WHAT IS NEEDED: Transcribe every line of the material below without changing anything, and omit the pictures from your answer.

DATA SECTION:
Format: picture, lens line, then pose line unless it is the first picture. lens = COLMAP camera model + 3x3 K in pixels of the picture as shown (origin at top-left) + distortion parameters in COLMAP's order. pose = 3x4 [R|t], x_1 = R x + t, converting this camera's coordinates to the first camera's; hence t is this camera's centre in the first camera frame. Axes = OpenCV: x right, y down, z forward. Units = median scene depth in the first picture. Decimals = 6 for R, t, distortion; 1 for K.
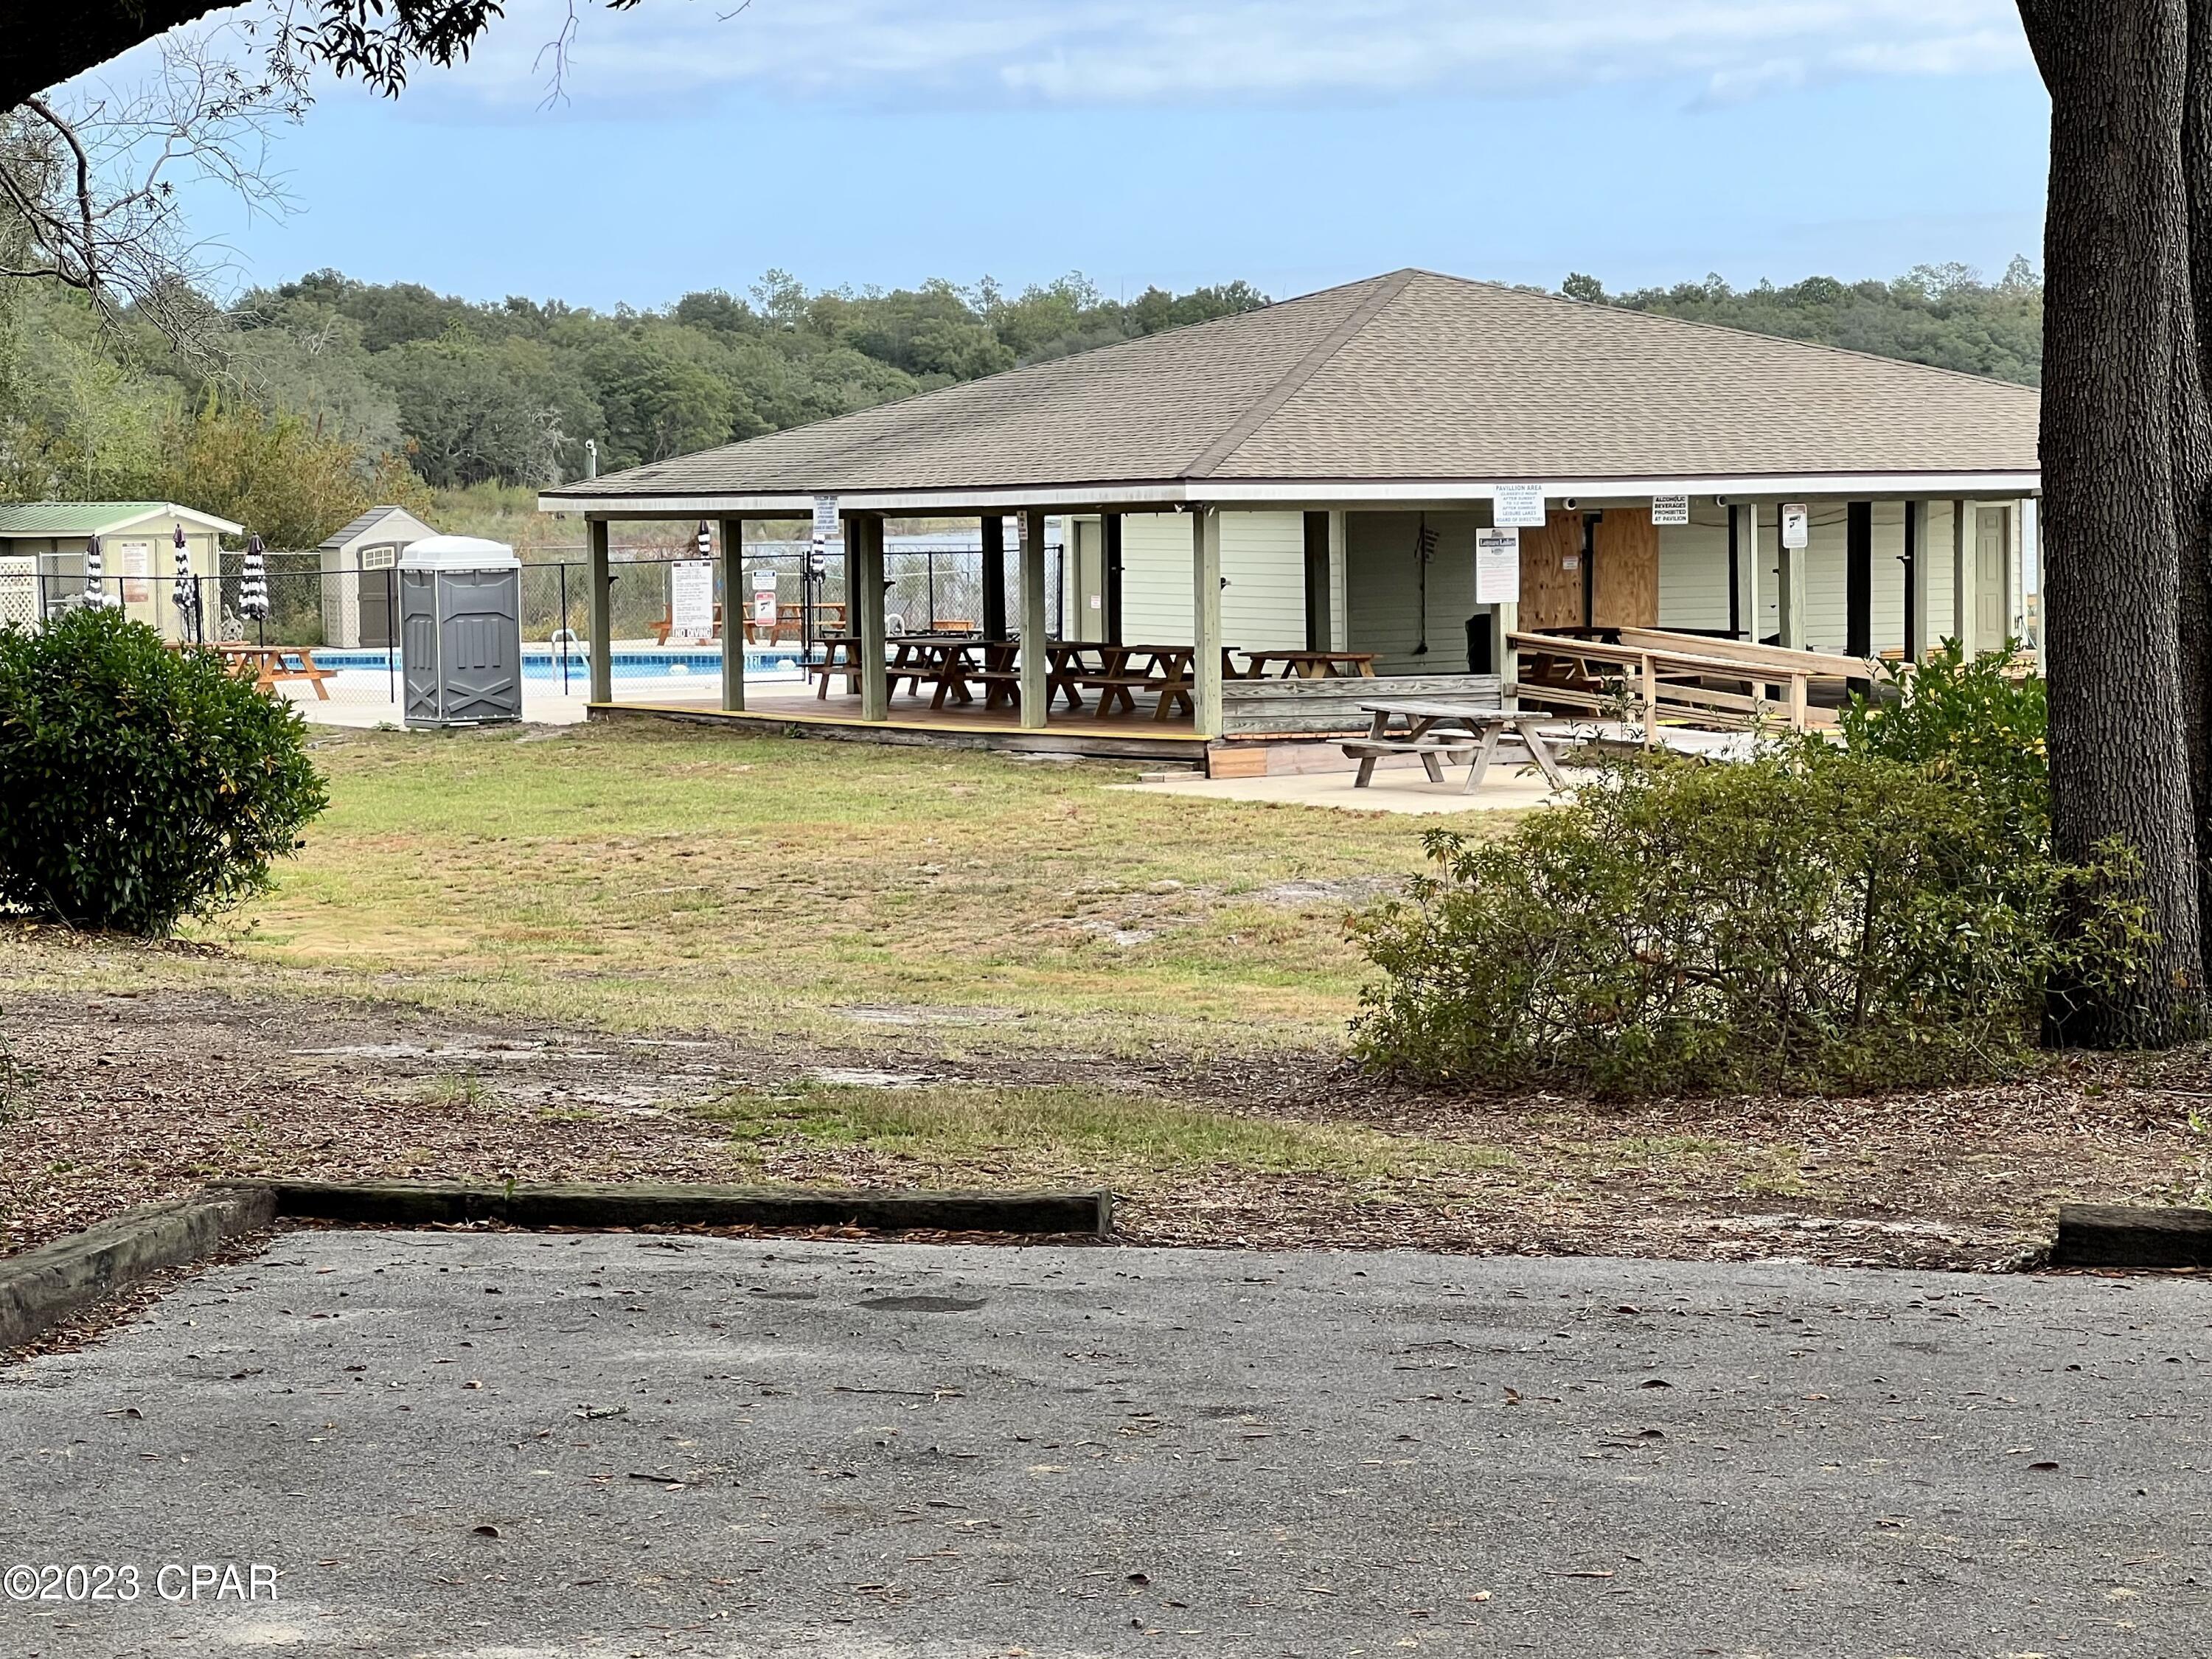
lens RADIAL K [[5708.5, 0, 1106.0], [0, 5708.5, 829.5], [0, 0, 1]] dist [-0.013906, -0.020236]
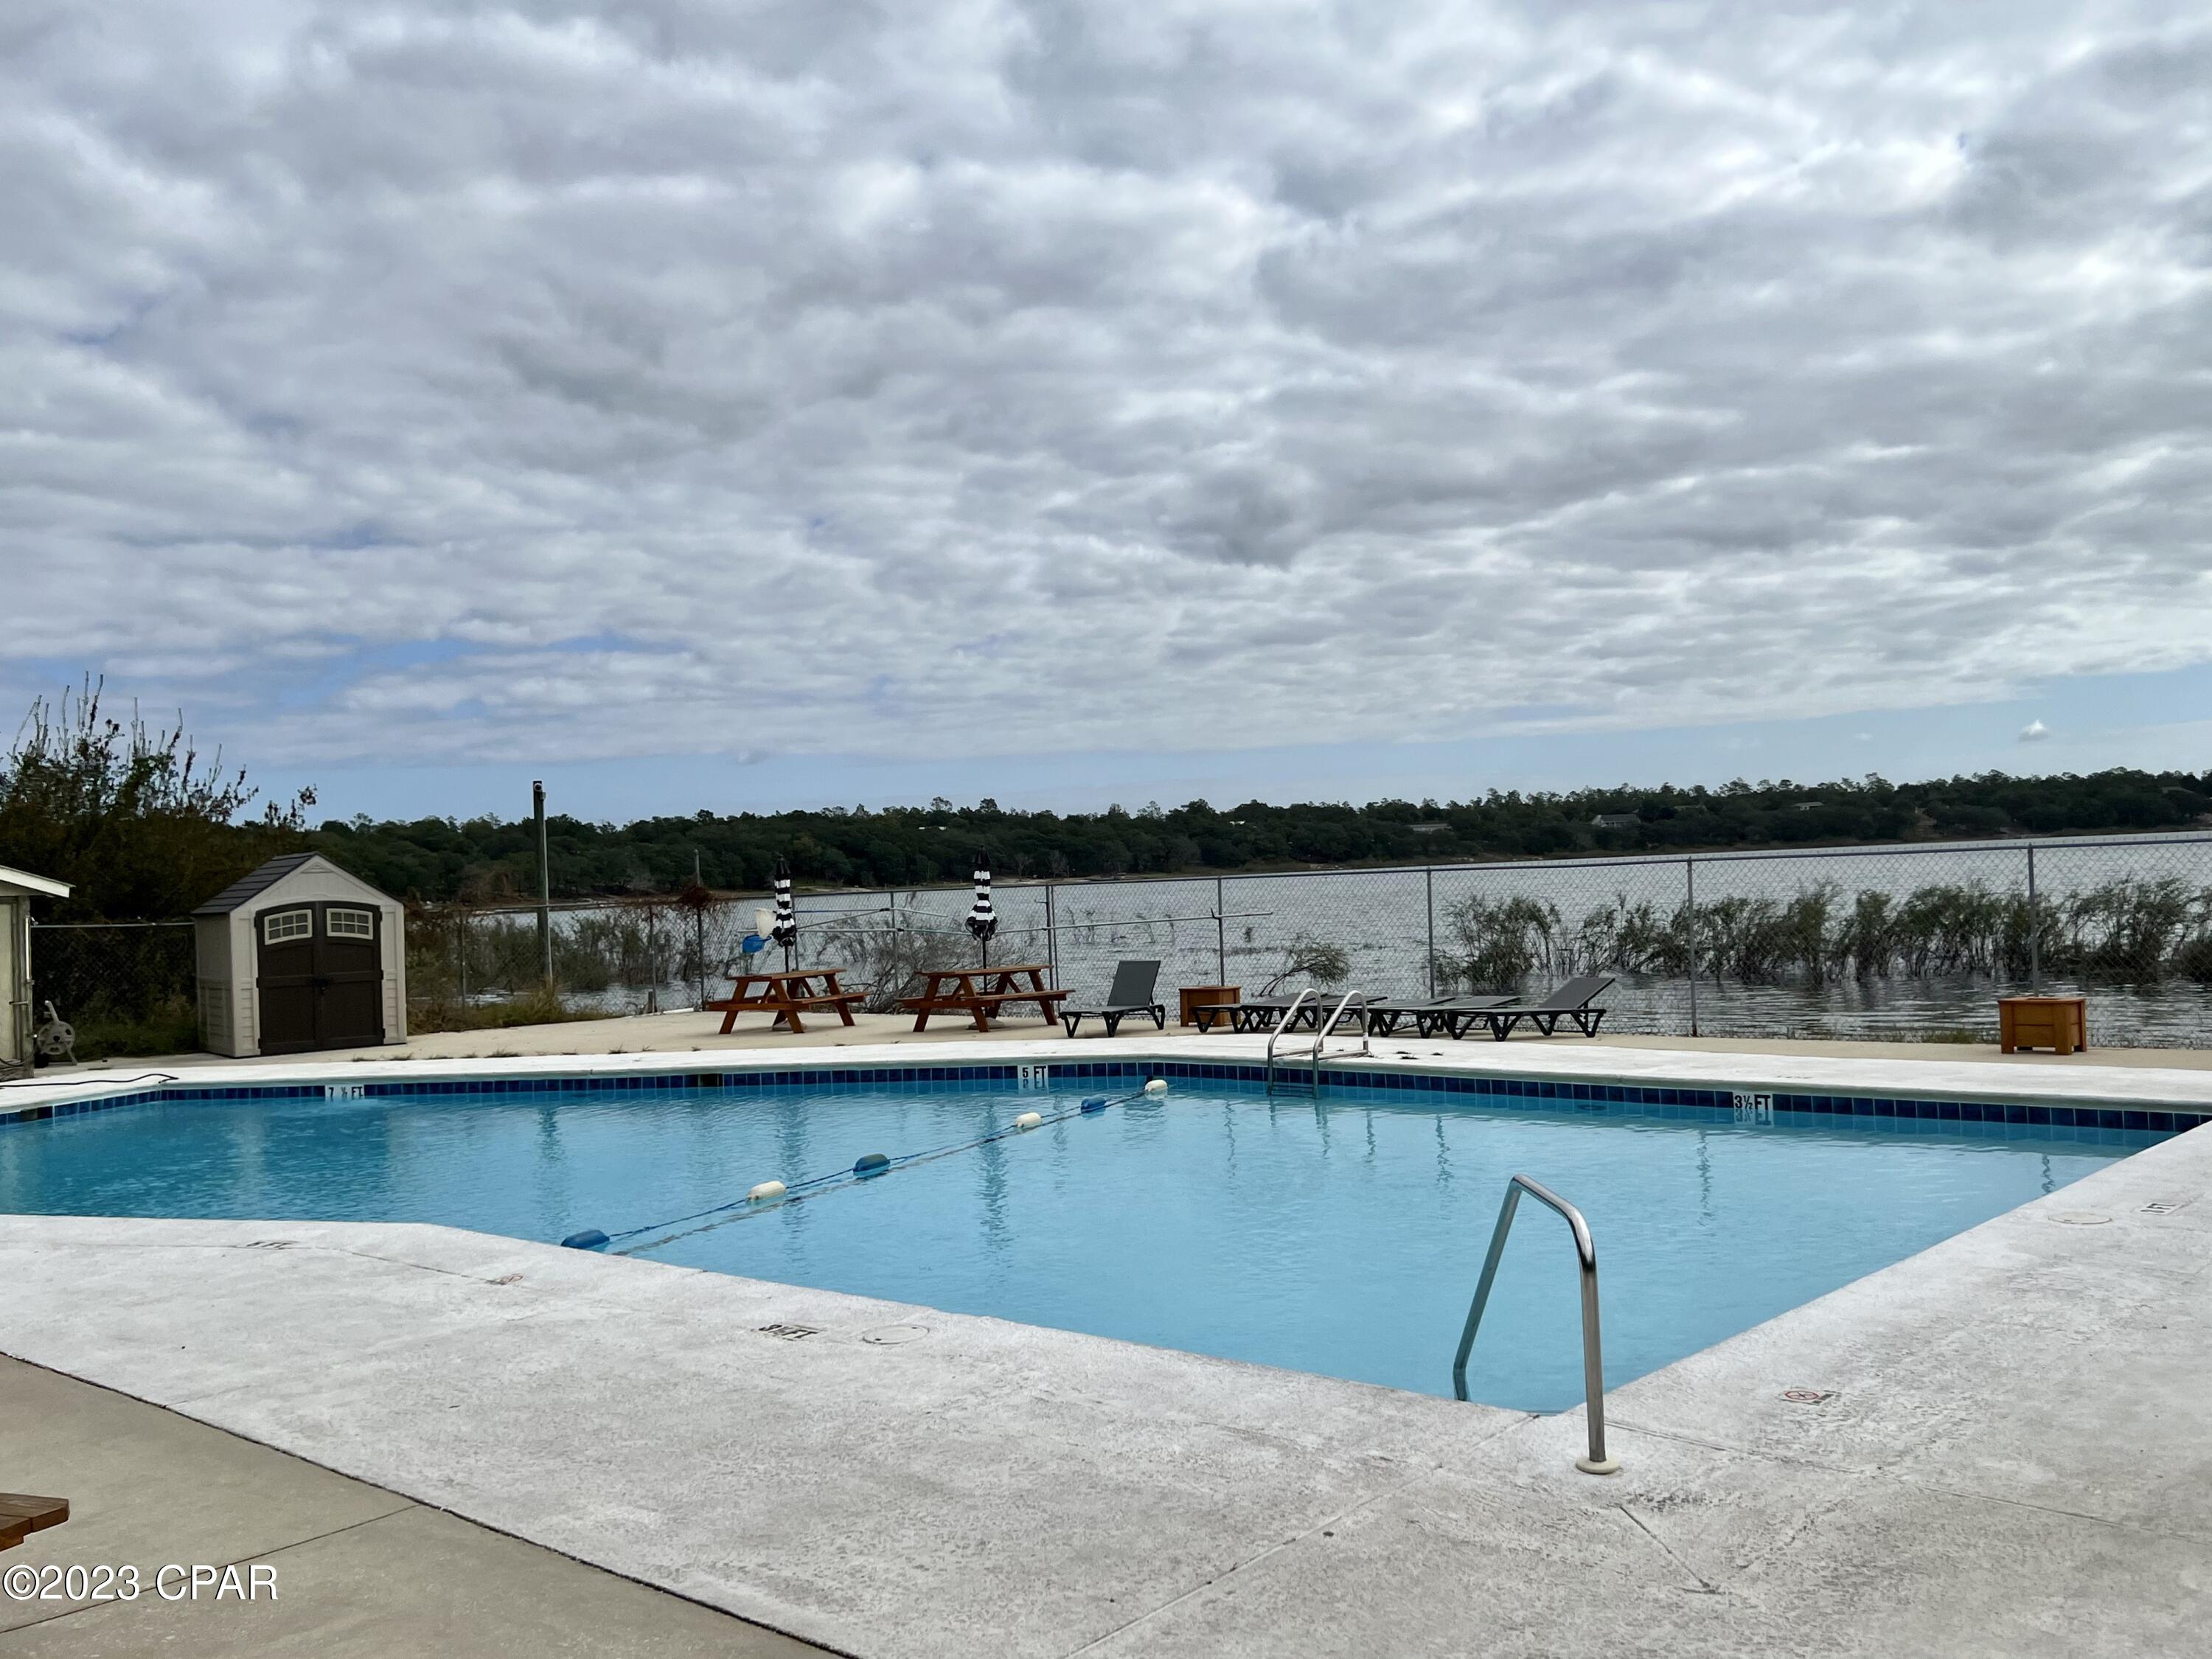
lens RADIAL K [[2000.8, 0, 1106.0], [0, 2000.8, 829.5], [0, 0, 1]] dist [0.160077, -0.266341]
pose [[0.955203, -0.015323, 0.295553, -0.102110], [0.042149, 0.995522, -0.084611, -0.032710], [-0.292934, 0.093278, 0.951572, 0.706857]]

YOUR RESPONSE:
Format: picture, lens line, then pose line unless it is the first picture. lens = COLMAP camera model + 3x3 K in pixels of the picture as shown (origin at top-left) + distortion parameters in COLMAP's order. pose = 3x4 [R|t], x_1 = R x + t, converting this camera's coordinates to the first camera's; hence t is this camera's centre in the first camera frame. Axes = OpenCV: x right, y down, z forward. Units = median scene depth in the first picture. Decimals = 6 for R, t, distortion; 1 for K.
lens RADIAL K [[5708.5, 0, 1106.0], [0, 5708.5, 829.5], [0, 0, 1]] dist [-0.013906, -0.020236]
lens RADIAL K [[2000.8, 0, 1106.0], [0, 2000.8, 829.5], [0, 0, 1]] dist [0.160077, -0.266341]
pose [[0.955203, -0.015323, 0.295553, -0.102110], [0.042149, 0.995522, -0.084611, -0.032710], [-0.292934, 0.093278, 0.951572, 0.706857]]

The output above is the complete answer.